Personal information
- Full name: Diego Varela Pampín
- Date of birth: 15 March 2000 (age 26)
- Place of birth: Oleiros, Spain
- Height: 1.75 m (5 ft 9 in)
- Position: Left-back

Team information
- Current team: Granada
- Number: 16

Youth career
- Ural
- Victoria
- 2014–2017: Celta

Senior career*
- Years: Team / Apps / (Gls)
- 2017–2022: Celta B / 128 / (3)
- 2022–2024: Andorra / 65 / (1)
- 2024–2026: Levante / 43 / (1)
- 2026–: Granada / 0 / (0)

International career
- 2016–2017: Spain U17 / 6 / (1)
- 2018–2019: Spain U19 / 2 / (0)

= Diego Pampín =

Spanish footballer

Diego Varela Pampín (born 15 March 2000) is a Spanish professional footballer who plays as a left-back for Granada CF.

==Club career==
Born in Oleiros, A Coruña, Galicia, Pampín joined RC Celta de Vigo's youth sides in 2014, after representing Victoria CF and Ural CF. He made his senior debut with the reserves at the age of just 17 on 20 August 2017, starting in a 2–1 Segunda División B home win over Pontevedra CF.

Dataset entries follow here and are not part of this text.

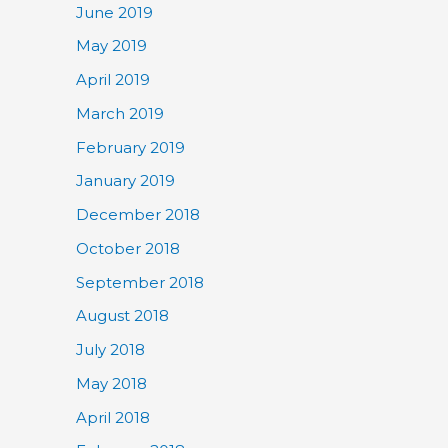
June 2019
May 2019
April 2019
March 2019
February 2019
January 2019
December 2018
October 2018
September 2018
August 2018
July 2018
May 2018
April 2018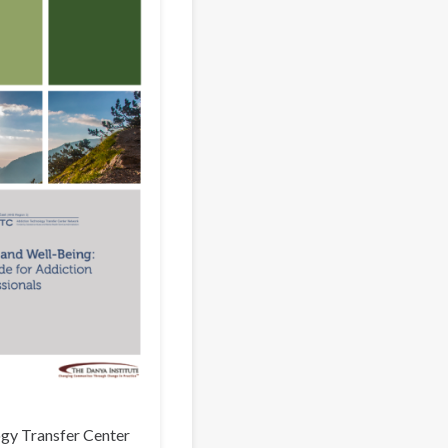
gy Transfer Center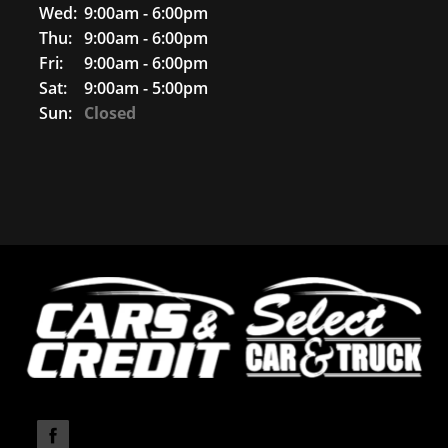
Wed:
9:00am - 6:00pm
Thu:
9:00am - 6:00pm
Fri:
9:00am - 6:00pm
Sat:
9:00am - 5:00pm
Sun:
Closed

Pampín scored his first senior goal on 27 October 2018, netting the opener for the B's in a 1–1 away draw against Unionistas de Salamanca CF. A regular starter for the B-team in the following seasons, he left on 1 July after his contract expired.

On 8 July 2022, free agent Pampín signed a two-year deal with Segunda División newcomers FC Andorra. He made his professional debut on 29 August, coming on as a second-half substitute for Martí Vilà in a 2–0 away loss against UD Las Palmas.

Pampín scored his first professional goal on 10 September 2023, netting his team's third in a 4–3 away loss to CD Mirandés. The following 22 July, after the Tricolors relegation, he moved to fellow second division side Levante UD on a one-year contract.

On 25 July 2026, Pampín agreed to a deal with Granada CF in division two.